What is Grass Tetany?

Grass tetany is a metabolic disorder associated with grazing lush, rapidly growing pastures, resulting in low concentrations of blood magnesium (Mg), which results in nerve impulse failure in animals. With adequate moisture and warm temperatures, grasses grow rapidly. Grass tetany isn’t normally seen until May, however, taking steps early to prevent it will be more effective in the long run. It is never too early to plan and ensure proper management practices are in place.

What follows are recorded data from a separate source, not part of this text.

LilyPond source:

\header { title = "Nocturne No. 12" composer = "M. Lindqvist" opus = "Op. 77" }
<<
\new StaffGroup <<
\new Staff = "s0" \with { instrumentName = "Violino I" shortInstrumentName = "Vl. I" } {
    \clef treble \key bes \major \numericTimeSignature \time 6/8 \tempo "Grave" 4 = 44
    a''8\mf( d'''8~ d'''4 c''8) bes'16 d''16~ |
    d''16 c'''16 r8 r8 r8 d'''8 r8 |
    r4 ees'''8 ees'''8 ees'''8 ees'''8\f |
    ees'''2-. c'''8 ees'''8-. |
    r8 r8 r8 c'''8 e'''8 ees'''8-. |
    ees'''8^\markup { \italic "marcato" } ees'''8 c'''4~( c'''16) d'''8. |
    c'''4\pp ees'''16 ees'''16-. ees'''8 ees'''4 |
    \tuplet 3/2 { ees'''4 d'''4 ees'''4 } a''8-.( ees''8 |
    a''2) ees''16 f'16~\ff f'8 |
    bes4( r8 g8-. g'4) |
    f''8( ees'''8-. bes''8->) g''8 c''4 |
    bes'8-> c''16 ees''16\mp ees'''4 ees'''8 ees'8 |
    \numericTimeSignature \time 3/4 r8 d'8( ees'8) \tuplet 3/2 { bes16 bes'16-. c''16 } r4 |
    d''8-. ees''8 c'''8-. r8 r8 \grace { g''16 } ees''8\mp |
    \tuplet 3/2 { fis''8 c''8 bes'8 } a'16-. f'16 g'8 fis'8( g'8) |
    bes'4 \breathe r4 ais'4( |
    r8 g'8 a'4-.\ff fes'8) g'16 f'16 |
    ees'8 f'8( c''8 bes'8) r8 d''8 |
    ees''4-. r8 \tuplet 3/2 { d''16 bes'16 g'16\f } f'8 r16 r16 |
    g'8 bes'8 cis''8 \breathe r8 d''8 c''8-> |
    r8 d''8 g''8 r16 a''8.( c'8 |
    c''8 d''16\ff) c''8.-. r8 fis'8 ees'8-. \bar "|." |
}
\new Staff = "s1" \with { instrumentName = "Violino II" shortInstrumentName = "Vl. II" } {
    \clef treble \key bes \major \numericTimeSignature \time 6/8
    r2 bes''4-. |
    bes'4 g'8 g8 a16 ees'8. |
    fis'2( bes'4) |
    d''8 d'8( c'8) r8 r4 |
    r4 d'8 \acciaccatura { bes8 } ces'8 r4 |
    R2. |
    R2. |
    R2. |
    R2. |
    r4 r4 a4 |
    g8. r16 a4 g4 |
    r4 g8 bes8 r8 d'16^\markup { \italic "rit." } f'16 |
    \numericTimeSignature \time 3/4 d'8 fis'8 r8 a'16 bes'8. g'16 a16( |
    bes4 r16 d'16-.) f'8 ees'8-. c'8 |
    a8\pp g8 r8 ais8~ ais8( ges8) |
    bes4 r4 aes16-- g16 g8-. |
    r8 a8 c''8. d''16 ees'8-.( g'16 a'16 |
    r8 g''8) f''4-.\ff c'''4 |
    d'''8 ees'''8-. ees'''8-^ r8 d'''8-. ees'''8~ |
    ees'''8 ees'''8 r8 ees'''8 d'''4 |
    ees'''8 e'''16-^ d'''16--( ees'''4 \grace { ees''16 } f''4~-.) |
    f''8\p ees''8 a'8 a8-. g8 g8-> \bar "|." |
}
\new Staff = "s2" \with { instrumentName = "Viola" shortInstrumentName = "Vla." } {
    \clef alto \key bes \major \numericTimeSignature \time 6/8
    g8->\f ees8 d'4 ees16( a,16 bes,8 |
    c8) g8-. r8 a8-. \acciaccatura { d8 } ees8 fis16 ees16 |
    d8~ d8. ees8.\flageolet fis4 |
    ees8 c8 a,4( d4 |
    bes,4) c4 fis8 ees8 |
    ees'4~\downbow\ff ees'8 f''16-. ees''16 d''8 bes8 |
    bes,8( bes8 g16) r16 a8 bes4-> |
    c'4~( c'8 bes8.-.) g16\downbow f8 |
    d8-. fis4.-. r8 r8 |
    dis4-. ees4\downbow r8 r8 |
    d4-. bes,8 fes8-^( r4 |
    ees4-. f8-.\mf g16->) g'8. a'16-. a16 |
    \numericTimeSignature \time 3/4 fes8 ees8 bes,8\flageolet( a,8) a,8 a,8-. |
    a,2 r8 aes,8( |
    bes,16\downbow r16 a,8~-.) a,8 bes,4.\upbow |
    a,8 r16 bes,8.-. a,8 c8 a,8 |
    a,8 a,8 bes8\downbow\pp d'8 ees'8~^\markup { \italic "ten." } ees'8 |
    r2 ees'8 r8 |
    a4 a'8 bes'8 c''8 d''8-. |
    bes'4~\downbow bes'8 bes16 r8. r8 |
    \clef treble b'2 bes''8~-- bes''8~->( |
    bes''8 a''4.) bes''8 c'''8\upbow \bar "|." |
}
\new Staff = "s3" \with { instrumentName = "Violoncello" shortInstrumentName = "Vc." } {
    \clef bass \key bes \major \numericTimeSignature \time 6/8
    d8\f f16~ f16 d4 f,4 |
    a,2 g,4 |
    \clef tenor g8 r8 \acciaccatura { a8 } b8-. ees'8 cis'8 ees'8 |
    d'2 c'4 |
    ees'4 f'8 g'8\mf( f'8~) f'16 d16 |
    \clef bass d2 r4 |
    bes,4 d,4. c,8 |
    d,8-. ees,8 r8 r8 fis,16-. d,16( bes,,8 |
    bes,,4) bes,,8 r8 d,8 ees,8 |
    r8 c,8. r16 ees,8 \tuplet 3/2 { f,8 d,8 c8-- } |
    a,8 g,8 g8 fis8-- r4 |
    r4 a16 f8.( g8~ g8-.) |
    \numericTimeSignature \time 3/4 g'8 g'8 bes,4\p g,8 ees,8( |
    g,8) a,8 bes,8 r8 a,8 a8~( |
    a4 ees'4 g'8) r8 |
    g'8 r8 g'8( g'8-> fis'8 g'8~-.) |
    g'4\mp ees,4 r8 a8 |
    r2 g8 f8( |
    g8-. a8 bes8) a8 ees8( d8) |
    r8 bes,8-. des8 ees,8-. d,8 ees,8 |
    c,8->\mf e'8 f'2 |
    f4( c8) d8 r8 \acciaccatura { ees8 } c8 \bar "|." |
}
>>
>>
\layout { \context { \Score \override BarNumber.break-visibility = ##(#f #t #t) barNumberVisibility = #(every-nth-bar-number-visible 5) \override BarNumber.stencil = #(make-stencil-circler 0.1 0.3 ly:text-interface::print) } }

Understanding factors that influence the progression of grass tetany can help manage risk. These factors include:

  • Low Mg coupled with high potassium (K) content of rapidly growing forages.
  • High crude protein content of forages.
  • Bad weather (storms, stress, etc.) that cause cattle to be “off feed” for 24 to 48 hours.
  • Lactation decreases Mg and calcium (Ca) levels as they are transferred to the calf through milk.
  • Various combinations of the above factors resulting in low blood Mg or Ca.

Older, lactating cows with calves younger than two months of age have the greatest susceptibility to tetany. Mature cows are less able to mobilize Mg from their bones to maintain blood Mg levels. Additionally, cows within two months of calving have higher requirements for Ca and Mg due to lactation. Steers, heifers, dry cows, cows with calves older than four months of age and bulls are less susceptible.

    Management Considerations

    Prevention is key to minimizing risks associated with lactating cows grazing lush pastures. Options for prevention include:

    • Delay turn-out until plants are 4 to 6 inches tall.
    • Provide a high-magnesium (Mg) supplement containing 8 to 12% Mg at 3 to 4 oz. daily intake starting two to three weeks prior to turnout. For a cooked molasses product with a recommended intake of approximately 1 pound per day, the guaranteed analysis for Mg should be approximately 4%. Read the label to ensure adequate Mg levels; know recommended intake and monitor consumption.
    • Provide hay while cattle are grazing lush pastures; however, cattle are not likely to eat hay unless forced to. Dry forages can provide additional Mg and Ca.
    • If the water source is a tank, soluble Mg salts can be added, such as magnesium acetate, magnesium chloride and magnesium sulfate (Epsom salts).
    • A long-term approach is to incorporate more legumes into pasture mixes, as legumes have higher Mg and Ca than do immature grasses, resulting in a better balance across the pasture.

    Symptoms and Treatment

    Death from grass tetany can occur very rapidly, therefore symptoms may not be observed. Symptoms progress over 4 to 8 hours as follows: grazing away from the herd, irritability, muscle twitching in the flank, wide-eyed and staring, muscular incoordination, staggering, collapse, thrashing, head thrown back, coma and finally death. Affected animals should be handled calmly, because stress can cause sudden death.

    Treatment options are available, but effectiveness depends on the clinical stage when it is administered. If treatment is started one or two hours after clinical signs develop, the results are usually a quick recovery. Treatment is not effective if delayed until the coma stage. Grass tetany can be treated with an intravenous dextrose-based commercial preparation of magnesium and calcium purchased from a local veterinarian.

    Remember cattle are more susceptible to grass tetany in the spring with weather events increasing risk. Determine and implement prevention practices, monitor cattle for symptoms, and treat as soon as possible according to a protocol developed with your veterinarian.